Ikea are one of the worlds biggest home furniture stores but did you know they also sell lightbulbs, a lot of them. In the UK they sell over 2.3 million bulbs alone, they were one of the first companies to sell only LED bulbs.  Now they are moving their smart home offering forward with a range of easy to use, affordable Smart Home Automation lights that promise to be voice controlled by ALexa, Home, And Homepod in the near Future.  Wired website has an article on their new range and what it means for the home automation and smart home industry.

"THE "SMART HOME" has not yet distinguished itself. Sure, you might dim your lights with an app; you might even talk to your large appliances. But despite years of promised ubiquity, the connected home has yet to cleave with mainstream reality. It's too expensive, too futzy, too filled with interoperability landmines. You know who can fix that? Ikea. In fact, it's already started to.

Ikea Smart Lights

Ikea's current smart home lineup is limited to a handful of lighting products. Nothing so special about that. But the way Ikea has so far approached its Trådfri LEDs illustrates exactly how the furniture behemoth can light a path toward a generation of products that finally fulfill the smart home's potential. They're cheap. They're easy. And most importantly, they'll soon speak HomeKit, Alexa, and Google Assistant with equal fluency.

No surprise, maybe, that a Swedish company embraces neutrality. But as Ikea goes, the rest of the industry may have to follow. Let's hope so, anyway.
Stick To the Basics

The Ikea smart home—which it calls "Home Smart," because even the branding is economical—reflects the rest of furniture giant's strengths. The Trådfri lights strip down functionality and flash. They don't change color, and you can't control them from halfway around the world. If those immediately register as disadvantages to you, chances are you're not the target market in the first place.

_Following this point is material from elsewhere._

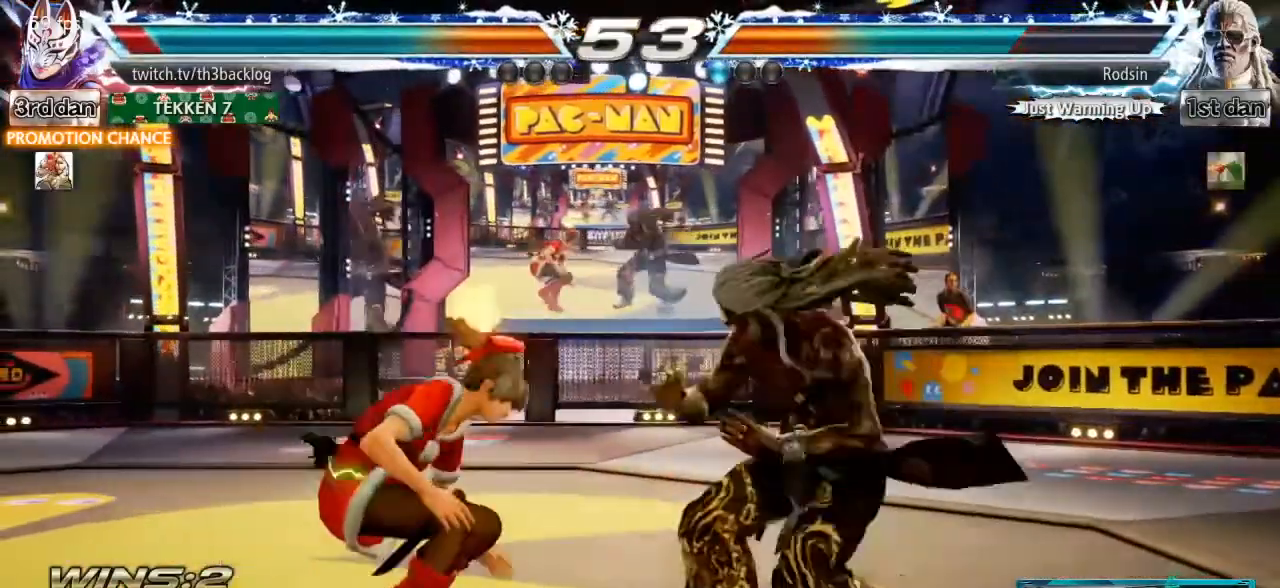
{"buttons": [], "left_stick": "left", "events": []}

"The smart home has been possible for some time, but there's been two major dilemmas," says Björn Block, who heads up Ikea's Home Smart division. "It's too complicated, and too expensive. Let's make it super easy to install and super easy to understand, at a price tag you haven't seen before."

To that end, Trådfri bulbs work right out of the box. Screw them in, put a battery in the included remote, and you're set. Smart, but simple. You can also, of course, buy a hub and download an app so that you can control them through your phone, and most of buyers likely will. But at least you have the option of dumbing down your smart bulbs a bit.
Starting with just lighting also keeps things simple for Ikea. Rather than slapping a chip in the nearest Frostig, it entered the market playing to its strengths.

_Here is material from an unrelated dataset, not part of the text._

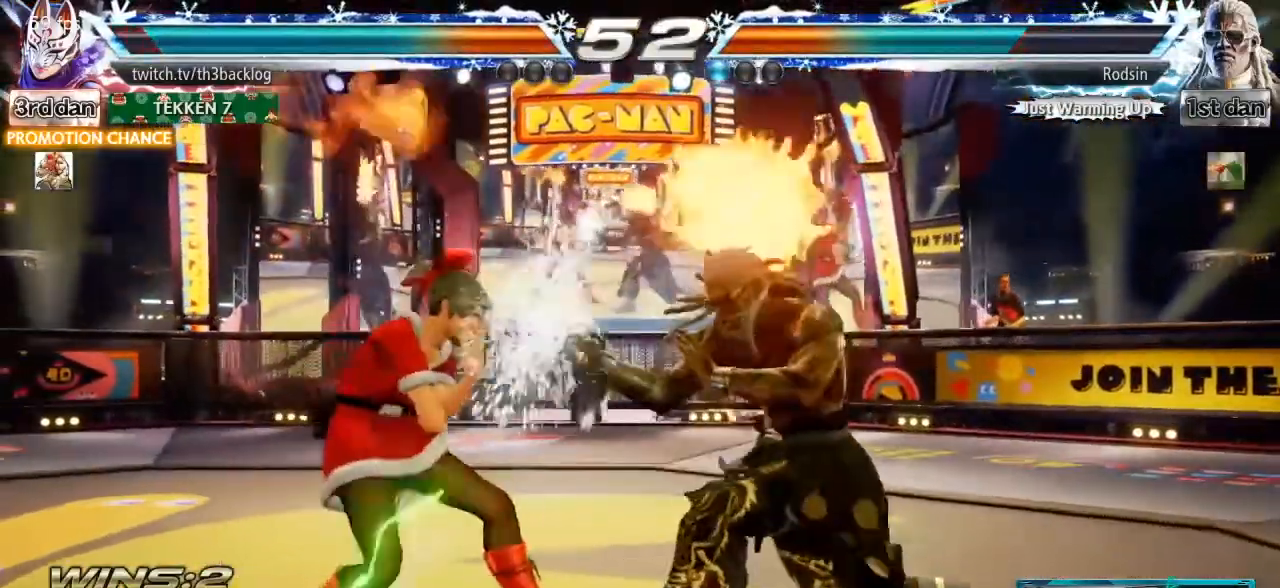
{"buttons": [], "left_stick": "center", "events": [[133, "left_stick", "center"], [183, "CROSS", "down"], [183, "SQUARE", "down"], [300, "CROSS", "up"], [317, "SQUARE", "up"]]}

"They've had lighting fixtures for quite a long time," says Brad Russell, a research analyst at Parks Associates. "It's a natural fit for them. One of the use cases for lighting is design, so that fits into the design consciousness of the brand. Also more generally speaking, lighting is a low-cost entry point for any smart home."

There's a practical benefit to starting slowly, as well. By easing into the smart home market, Ikea can ease its customers along too. It doesn't have to be a mess; in fact, it's as easy as screwing in a lightbulb. Especially given Ikea's commitment to working with whatever tech you already have in the house.

Trådfri of Babel
Some good news under the hood: Trådfri uses the Zigbee Light Link standard to communicate with the rest of the smart home, meaning it'll play nice with a wide range of devices. That includes competing smart bulbs; after a planned software update, you'll be able to control your Trådfri from within the Philips Hue app.

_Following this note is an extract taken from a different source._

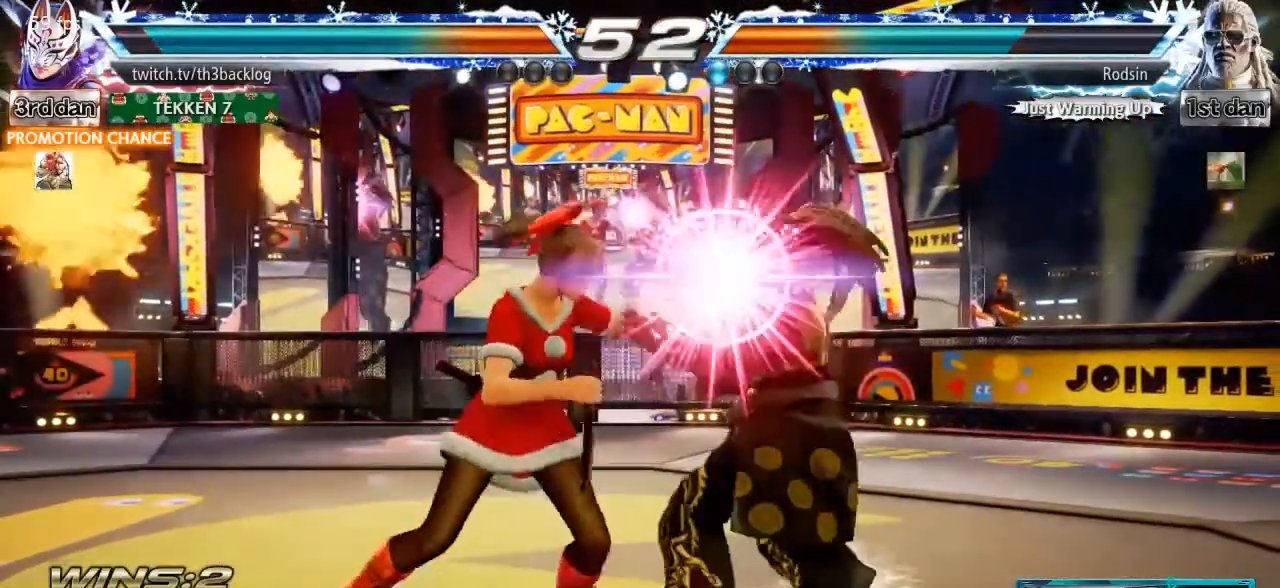
{"buttons": [], "left_stick": "center", "events": []}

The Secret to Hacking Ikea Furniture Is More Ikea Furniture, Says Ikea
That commitment to interoperability feels rare in today's smart home world. It's valuable turf, after all. A home only has so many sockets. But Ikea has still chosen openness, a model that, in an ideal world, every retailer would follow.

"We were pretty clear from the start that we couldn't succeed doing this by ourselves," says Block. "It was never our intention to create a proprietary system that would knock other users out."

Block likens that smart home approach to Ikea's more conventional offerings. "If you look at Ikea furniture, you can match with furniture from other retailers. We want to tap into the same behavior, and same type of story," says Block. "It should be the same type of freedom to choose."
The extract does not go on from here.